Dans son livre Liveness: Performance in a Mediatized Society (3e édition, 2023), Philip Auslander, professeur en études en interprétation et en musicologie de la musique populaire à l’École de littérature, médias et communications du Georgia Institute of Technology, commente une citation du musicologue Christopher Small décrivant les prestations musicales en musique classique comme « un système de communication à sens unique » en ajoutant : « Compte tenu de l’absence d’intimité et d’échange entre les deux groupes [c’est-à-dire interprètes et public] dans ce genre de prestation, il est peu probable que l’exécution des interprètes soit affectée par la réponse du public ou qu’ils soient même conscient·e·s de la présence de celui-ci. » Il est malheureux qu’Auslander n’ait pas pris la peine de sonder à la fois des interprètes de musique classique et des membres du public de concerts classiques avant de publier une telle affirmation gratuite : les témoignages des uns et des autres lui auraient démontré la fausseté de celle-ci.
Inversement, si on accepte que la présence du public a une influence sur les interprètes, il s’ensuit que l’absence de celui-ci a également des incidences.
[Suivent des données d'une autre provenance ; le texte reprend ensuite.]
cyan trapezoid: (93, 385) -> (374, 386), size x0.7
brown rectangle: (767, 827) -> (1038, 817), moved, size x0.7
Je crains que cela ait été le cas samedi soir, alors que la Chapelle de Québec et les Violons du Roy donnaient leur troisième prestation en autant de jours d’un programme constitué de quatre cantates de J. S. Bach (BWV 4, 106, 131 et 150) devant une Maison symphonique extrêmement clairsemée.
Il va de soi, quand il s’agit d’interprétation de Bach entre les mains de Labadie et des ensembles qu’il a fondés, qu’on parle d’un niveau élevé d’approfondissement de toutes les dimensions de la partition tout comme d’un niveau d’exécution remarquable. La Chapelle de Québec, qui avait volé la vedette même aux solistes lors du concert du Messie en décembre dernier, est un chœur d’un grand raffinement. Samedi soir, les cadences finales, en particulier, ont suscité des frissons de satisfaction par l’équilibre parfait des tierces, glorieusement majeures ou délicieusement mineures, au sein de l’accord. Parlant de finales, celle du chœur Ich harre des Herrn (troisième mouvement de la BWV 131) est restée suspendue dans les airs, entraînant le souffle du public avec elle.
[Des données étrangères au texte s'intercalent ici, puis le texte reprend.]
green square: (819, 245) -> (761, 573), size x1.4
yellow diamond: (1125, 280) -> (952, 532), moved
L’ensemble de la soirée manquait cependant d’élan, les troupes sollicitées pour la troisième soirée consécutive ne pouvant puiser de quoi renouveler leurs réserves énergétiques auprès d’un public avide et disposé à l’écoute, mais trop éparpillé. Des phrasés statiques privaient certains passages de leur potentiel expressif. Ce fut entre autres le cas de l’appel en parties séparées Aus der Tiefe rufe ich Hernn zu Dir (BWV 131), où se sont glissés par ailleurs un ou deux s québécois malheureux entre le T et le i dans T(s)iefe. Le regroupement du chœur pour la section suivante, Herr, höre meine Stimme, était, lui, efficace et percutant, tout comme l’entrée sur Gotteszeit ist die allerbeste Zeit dans la BWV 106, présentée après la pause.
Malgré une annonce en début de concert prévenant qu’elle était légèrement indisposée, Myriam Leblanc s’est acquitté de ses solos avec la clarté et la légèreté qu’on lui connaît. Le timbre du contre-ténor Daniel Moody se marie d’ailleurs admirablement avec le sien, possédant le même type de corps et d’ampleur. La mezzo-soprano Marie-Andrée Mathieu a apporté son timbre chaleureux au solo In deine Hände de la cantate BWV 106, pour lequel le continuo a été réduit à l’orgue seul pour un accompagnement intime. Le ténor Hugo Hymas s’est distingué par un sculptage de phrasés varié, son point faible étant cependant un registre aigu coincé. Quant à la basse Stephen Hegedus, ses prestations de la deuxième partie lui ont permis de démontrer qu’il avait surmonté les petites difficultés d’émission constatées en première partie.
Les membres des Violons du Roy, agrémentés de quelques surnuméraires habitués dans les sections d’alto et de violoncelle, et des instrumentistes supplémentaires exigés par la partition (Vincent Lauzer et Caroline Tremblay aux flûtes à bec, et Margaret Little et Mélisande Corriveau aux violes de gambe), ont comme toujours été excellents. Le choix de placer le hautbois soliste d’Élise Poulin à l’emplacement du violon solo m’a semblé curieux, l’éloignant du basson et lui accordant une préséance sonore qu’il aurait été souhaitable de tempérer.